**EXERCISE PROMPT:** Please copy the lines in the stretch from the one containing "Can you tell" through the one containing "0.087440, 0.301692, 0.071830]]", changing "lens line" to "lens entry" and keeping everything else the same. Omit the pictures from your copy.

Saved entries:
-- Opening Marker --
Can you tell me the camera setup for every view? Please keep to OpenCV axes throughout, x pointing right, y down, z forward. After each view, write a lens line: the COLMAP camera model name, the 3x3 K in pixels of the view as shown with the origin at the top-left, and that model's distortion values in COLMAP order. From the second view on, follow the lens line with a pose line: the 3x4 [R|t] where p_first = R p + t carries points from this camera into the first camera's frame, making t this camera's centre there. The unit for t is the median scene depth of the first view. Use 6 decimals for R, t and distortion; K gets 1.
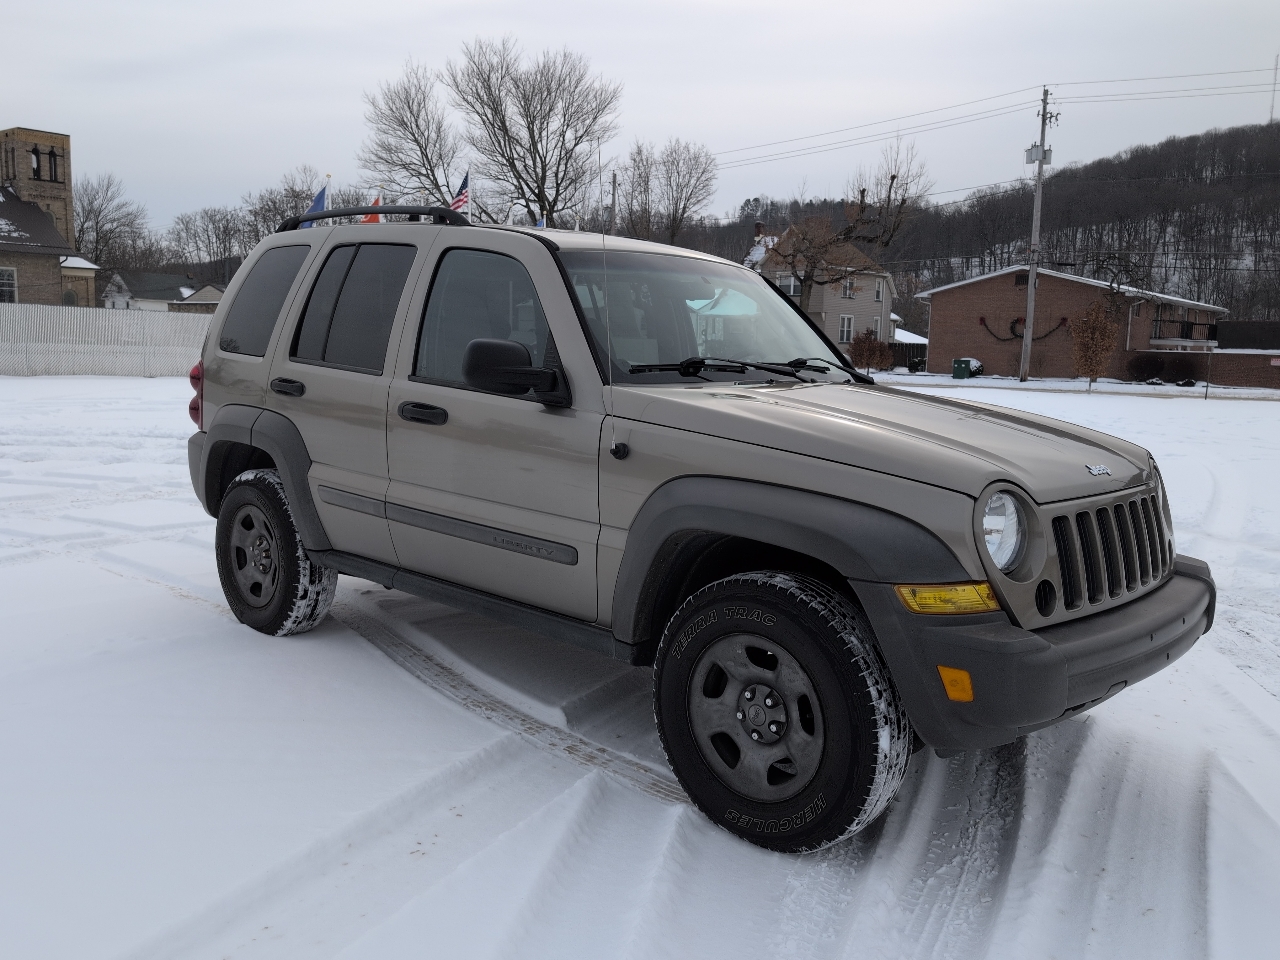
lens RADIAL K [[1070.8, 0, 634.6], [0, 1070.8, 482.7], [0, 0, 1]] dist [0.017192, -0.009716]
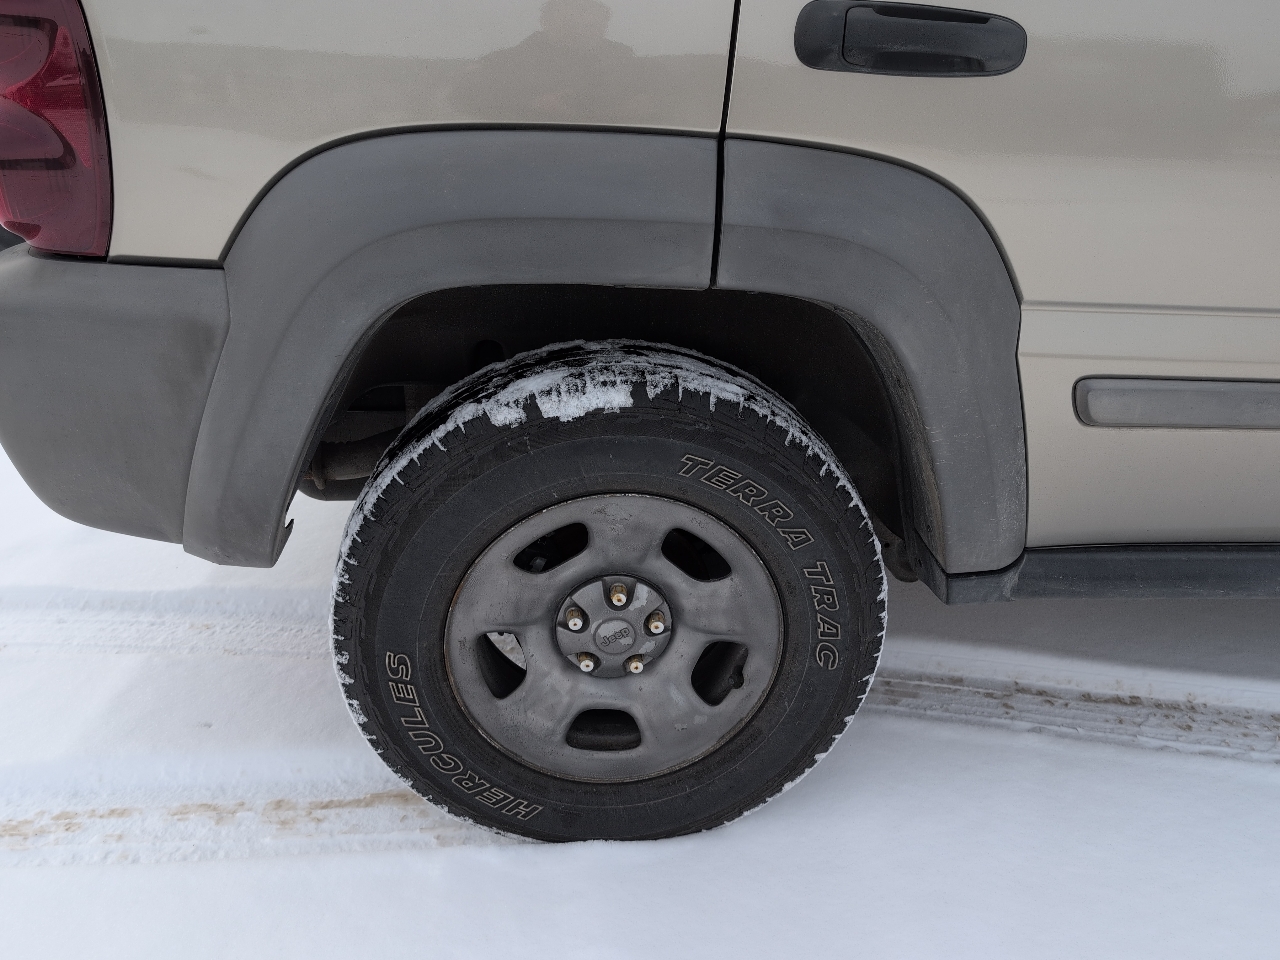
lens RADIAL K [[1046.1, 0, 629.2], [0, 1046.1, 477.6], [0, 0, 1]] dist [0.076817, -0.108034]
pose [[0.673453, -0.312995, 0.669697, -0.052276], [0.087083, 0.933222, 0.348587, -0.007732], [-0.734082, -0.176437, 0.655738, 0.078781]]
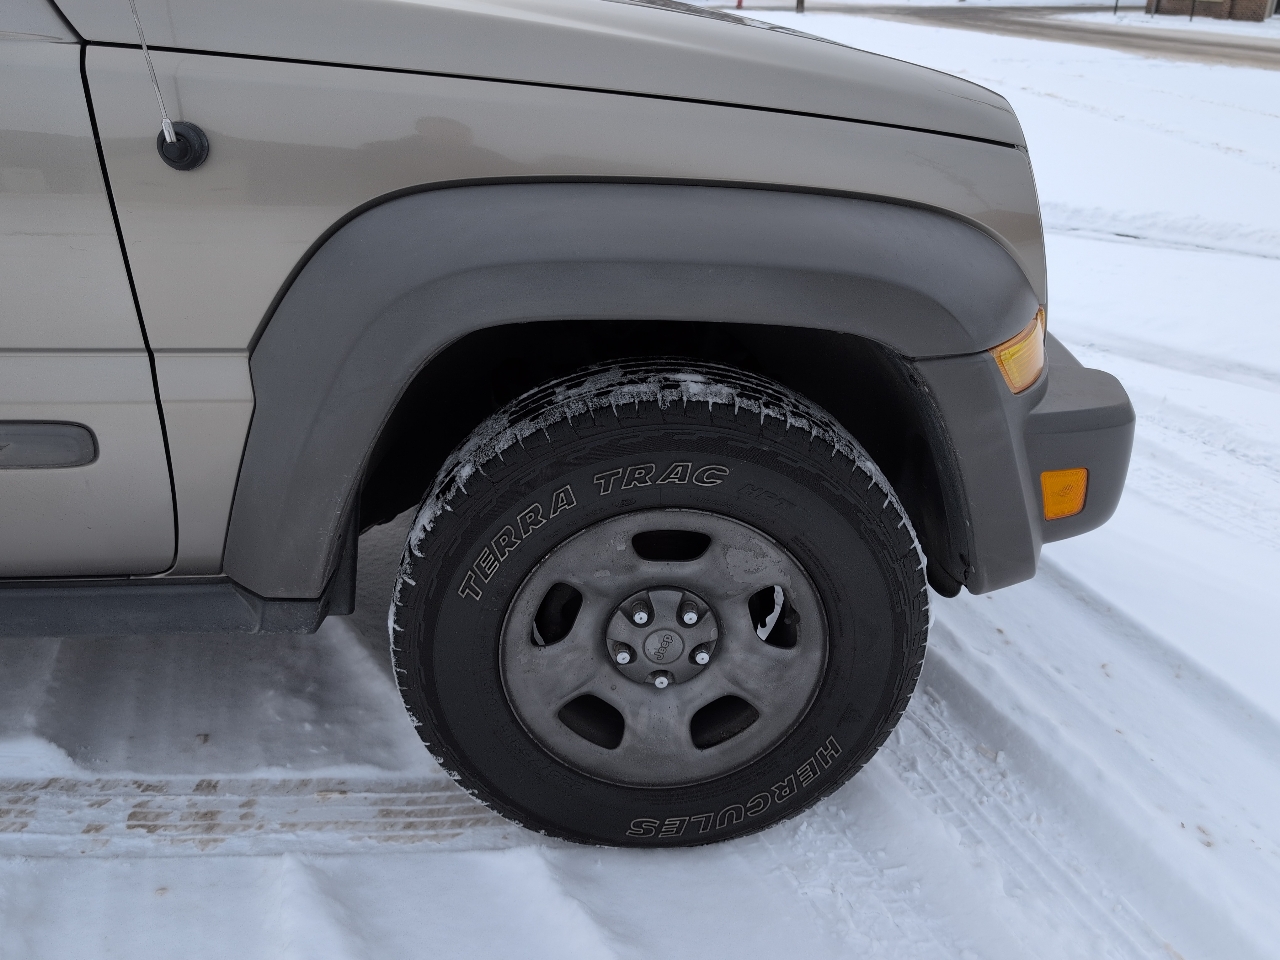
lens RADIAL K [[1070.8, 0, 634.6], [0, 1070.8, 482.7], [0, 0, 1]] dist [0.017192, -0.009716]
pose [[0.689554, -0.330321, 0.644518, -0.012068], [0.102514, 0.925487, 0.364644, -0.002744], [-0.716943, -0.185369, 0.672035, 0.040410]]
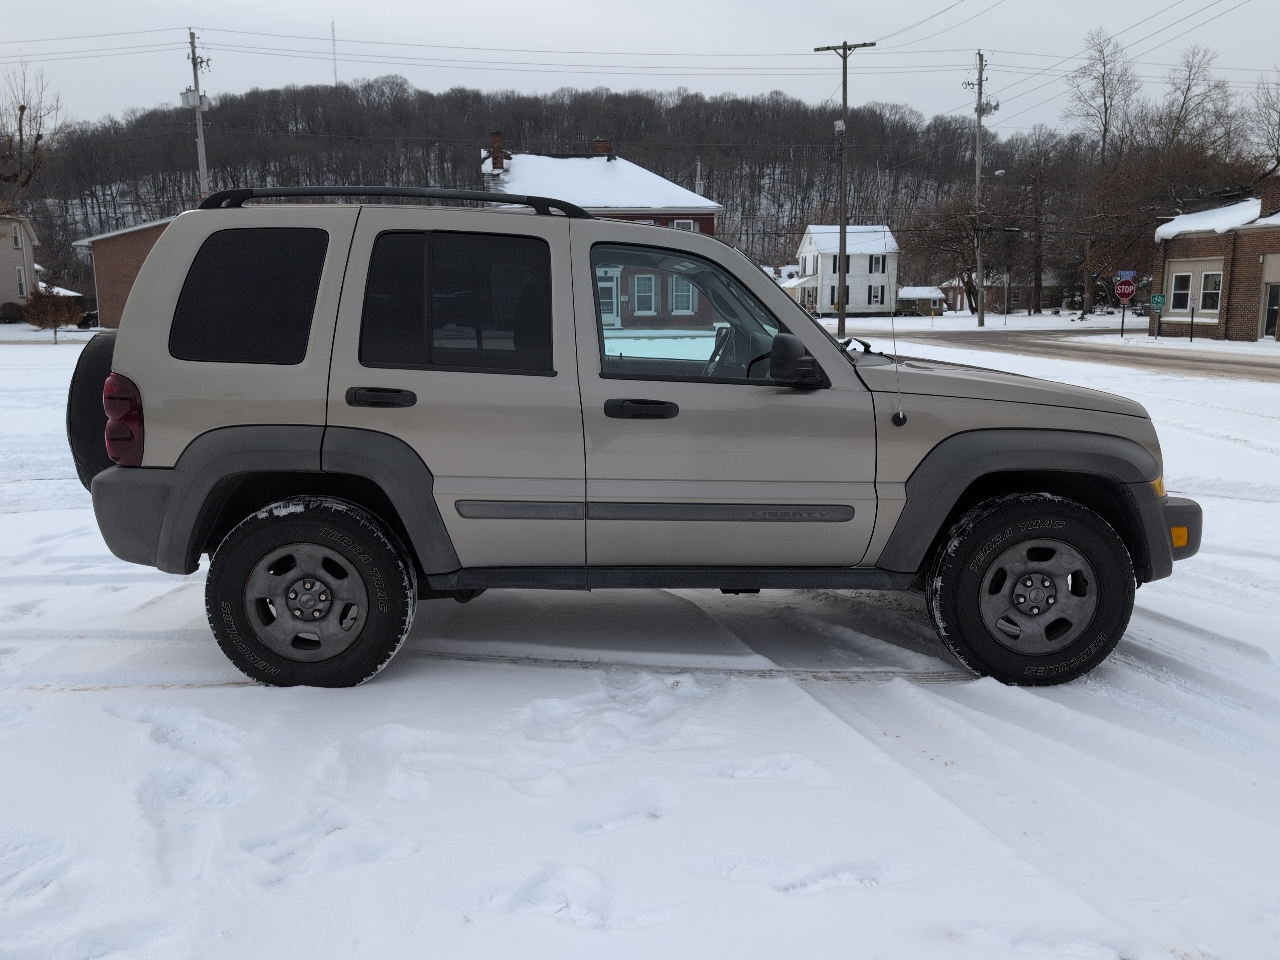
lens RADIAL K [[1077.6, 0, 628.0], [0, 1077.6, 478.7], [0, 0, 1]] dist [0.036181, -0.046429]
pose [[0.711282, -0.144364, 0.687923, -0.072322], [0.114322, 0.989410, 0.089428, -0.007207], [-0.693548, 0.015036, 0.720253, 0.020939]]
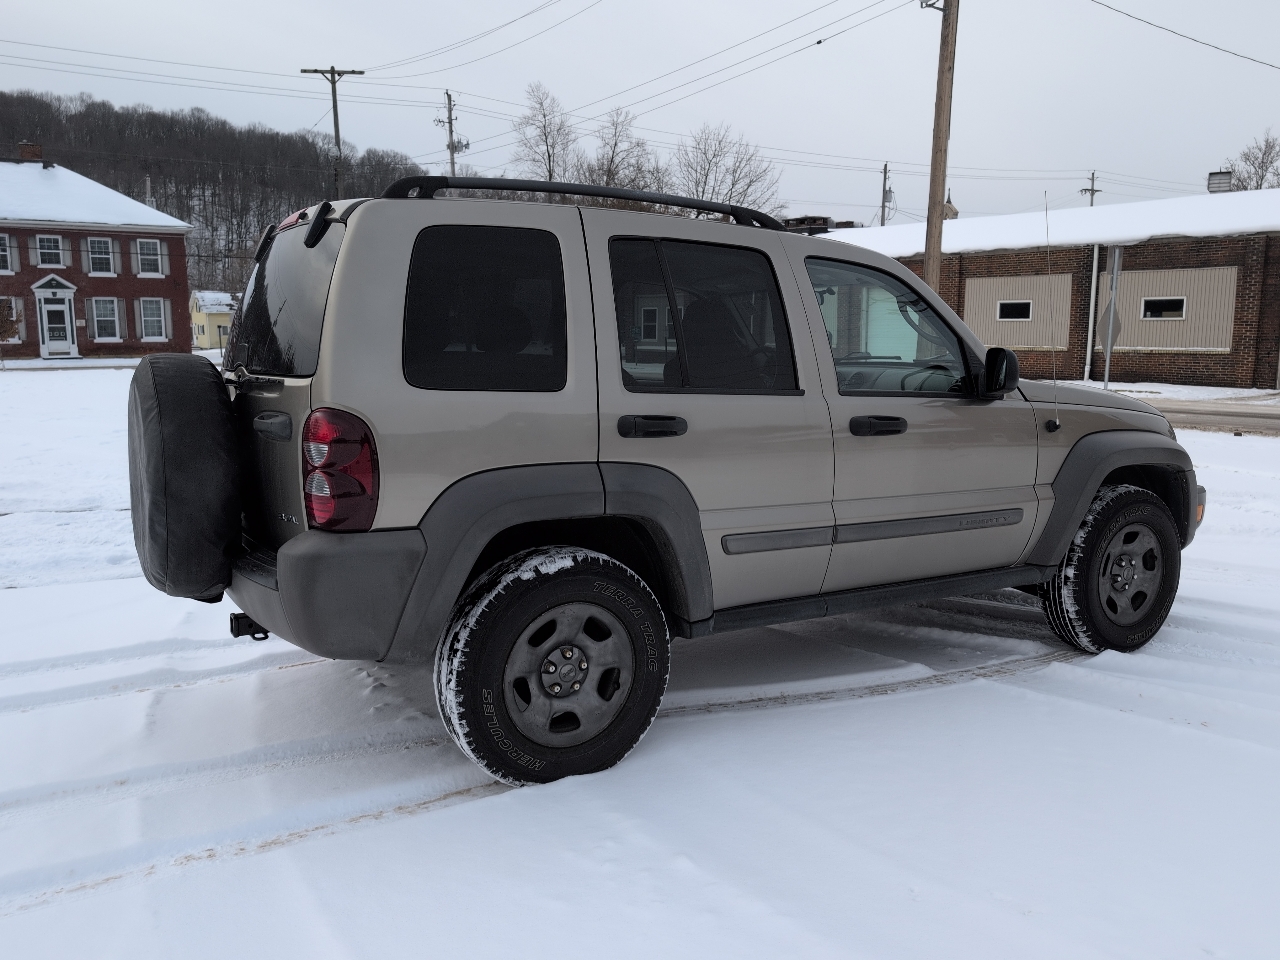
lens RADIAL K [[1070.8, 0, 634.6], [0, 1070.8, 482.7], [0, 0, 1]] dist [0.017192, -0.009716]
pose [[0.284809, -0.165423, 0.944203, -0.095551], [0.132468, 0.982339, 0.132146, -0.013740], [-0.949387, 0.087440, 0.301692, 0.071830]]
-- Closing Marker --
-- Opening Marker --
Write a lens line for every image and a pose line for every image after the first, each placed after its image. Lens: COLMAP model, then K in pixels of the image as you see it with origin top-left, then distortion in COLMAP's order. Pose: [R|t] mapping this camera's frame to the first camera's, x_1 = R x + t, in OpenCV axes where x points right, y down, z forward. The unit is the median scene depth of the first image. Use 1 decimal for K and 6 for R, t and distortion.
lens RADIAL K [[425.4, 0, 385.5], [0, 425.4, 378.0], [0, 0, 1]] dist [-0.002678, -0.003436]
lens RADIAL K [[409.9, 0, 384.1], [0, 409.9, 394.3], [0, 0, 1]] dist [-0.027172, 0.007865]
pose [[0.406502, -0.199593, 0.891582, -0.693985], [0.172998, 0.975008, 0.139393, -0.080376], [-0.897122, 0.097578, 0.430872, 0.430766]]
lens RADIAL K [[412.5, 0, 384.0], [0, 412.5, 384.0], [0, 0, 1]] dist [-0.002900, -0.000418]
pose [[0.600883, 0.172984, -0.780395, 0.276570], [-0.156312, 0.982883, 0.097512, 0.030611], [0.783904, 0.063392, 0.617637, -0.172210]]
-- Closing Marker --
**RESPONSE BOX:**
Can you tell me the camera setup for every view? Please keep to OpenCV axes throughout, x pointing right, y down, z forward. After each view, write a lens entry: the COLMAP camera model name, the 3x3 K in pixels of the view as shown with the origin at the top-left, and that model's distortion values in COLMAP order. From the second view on, follow the lens entry with a pose line: the 3x4 [R|t] where p_first = R p + t carries points from this camera into the first camera's frame, making t this camera's centre there. The unit for t is the median scene depth of the first view. Use 6 decimals for R, t and distortion; K gets 1.
lens RADIAL K [[1070.8, 0, 634.6], [0, 1070.8, 482.7], [0, 0, 1]] dist [0.017192, -0.009716]
lens RADIAL K [[1046.1, 0, 629.2], [0, 1046.1, 477.6], [0, 0, 1]] dist [0.076817, -0.108034]
pose [[0.673453, -0.312995, 0.669697, -0.052276], [0.087083, 0.933222, 0.348587, -0.007732], [-0.734082, -0.176437, 0.655738, 0.078781]]
lens RADIAL K [[1070.8, 0, 634.6], [0, 1070.8, 482.7], [0, 0, 1]] dist [0.017192, -0.009716]
pose [[0.689554, -0.330321, 0.644518, -0.012068], [0.102514, 0.925487, 0.364644, -0.002744], [-0.716943, -0.185369, 0.672035, 0.040410]]
lens RADIAL K [[1077.6, 0, 628.0], [0, 1077.6, 478.7], [0, 0, 1]] dist [0.036181, -0.046429]
pose [[0.711282, -0.144364, 0.687923, -0.072322], [0.114322, 0.989410, 0.089428, -0.007207], [-0.693548, 0.015036, 0.720253, 0.020939]]
lens RADIAL K [[1070.8, 0, 634.6], [0, 1070.8, 482.7], [0, 0, 1]] dist [0.017192, -0.009716]
pose [[0.284809, -0.165423, 0.944203, -0.095551], [0.132468, 0.982339, 0.132146, -0.013740], [-0.949387, 0.087440, 0.301692, 0.071830]]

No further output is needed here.